The New York Times reports that the tort reform wars are not over. (See “To the Trenches: The Tort War is Raging On”, Sunday Business Section, June 22, 2008, p. 1, www.nytimes.com.)
In essence the so-called tort reform forces headed by the United States Chamber of Commerce and the American Tort Reform Association have claimed many victories and future battles to be won. However, the prime force for regular Americans, the American Association for Justice (www.atla.org), says that the battle is not over yet.
The so-called tort reform lobbies have claimed some victories over the last decade. One example is the abolition of vicarious liability on rental cars. Until the tort reformers got their way in Congress, New York law made the owner of a rental car (such as Hertz or Avis) fully responsible for a motor vehicle accident. The owner was “vicariously liable” for the wrongs of the renter of the car. This rule withstood the onslaught of the insurance and car rental lobbies in the New York legislature, however, these lobbies were able to do an end-run and get this rule abolished in the U.S. Congress.

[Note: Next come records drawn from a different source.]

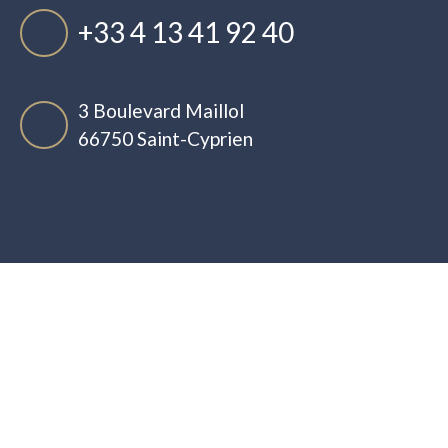
+33 4 13 41 92 40
3 Boulevard Maillol
66750 Saint-Cyprien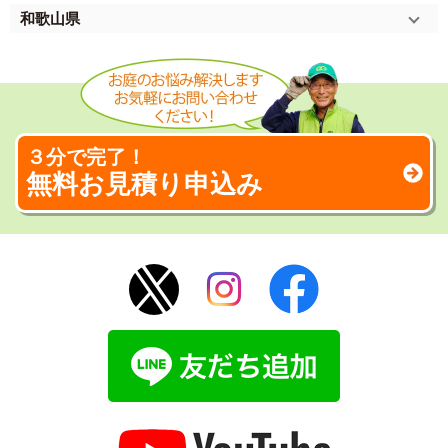
和歌山県
３分で完了！
無料お見積り申込み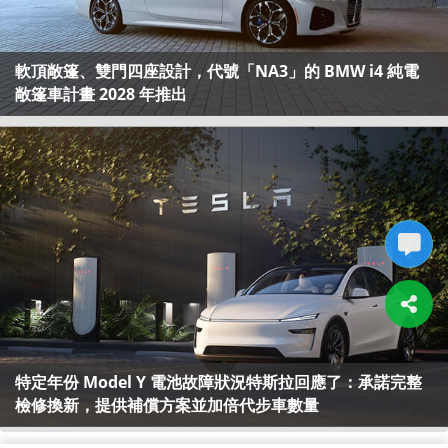
軟頂敞篷、雙門四座設計，代號「NA3」的 BMW i4 純電
敞篷車計畫 2028 年推出
特定年份 Model Y 電池故障狀況特斯拉回應了：承諾完整
檢修換新，提供補償方案並加倍代步車數量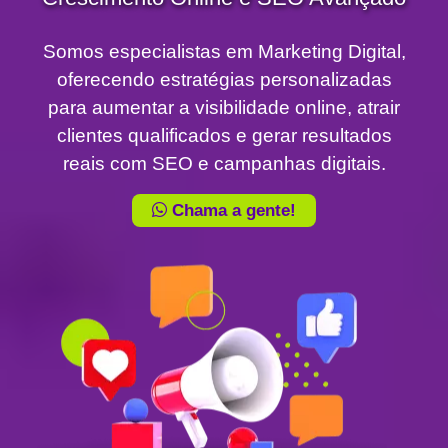
Somos especialistas em Marketing Digital,
oferecendo estratégias personalizadas
para aumentar a visibilidade online, atrair
clientes qualificados e gerar resultados
reais com SEO e campanhas digitais.
Chama a gente!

The tort reform lobbies have also made gains in public relations and attitudes toward lawsuits. The New York general public has become very hostile to injury lawsuits. This hostility is very strong in Manhattan which used to be considered a liberal county favoring plaintiffs. Even Bronx and Kings County jurors, the most favorable jury pools for plaintiffs, have become more skeptical.
However, the forces for the common man, the American Association for Justice (www.atla.org) and the New York State Trial Lawyers Association (www.nystla.org) have kept-up the fight. At times they stood alone against the power and money of the tort reform lobbies. For example, in New York, NYSTLA has been able to hold-back the tort reformers’ efforts to gut protections for construction workers, such as the repeal of Labor Law 240 (1).
We agree with The Times. The battle is not over yet.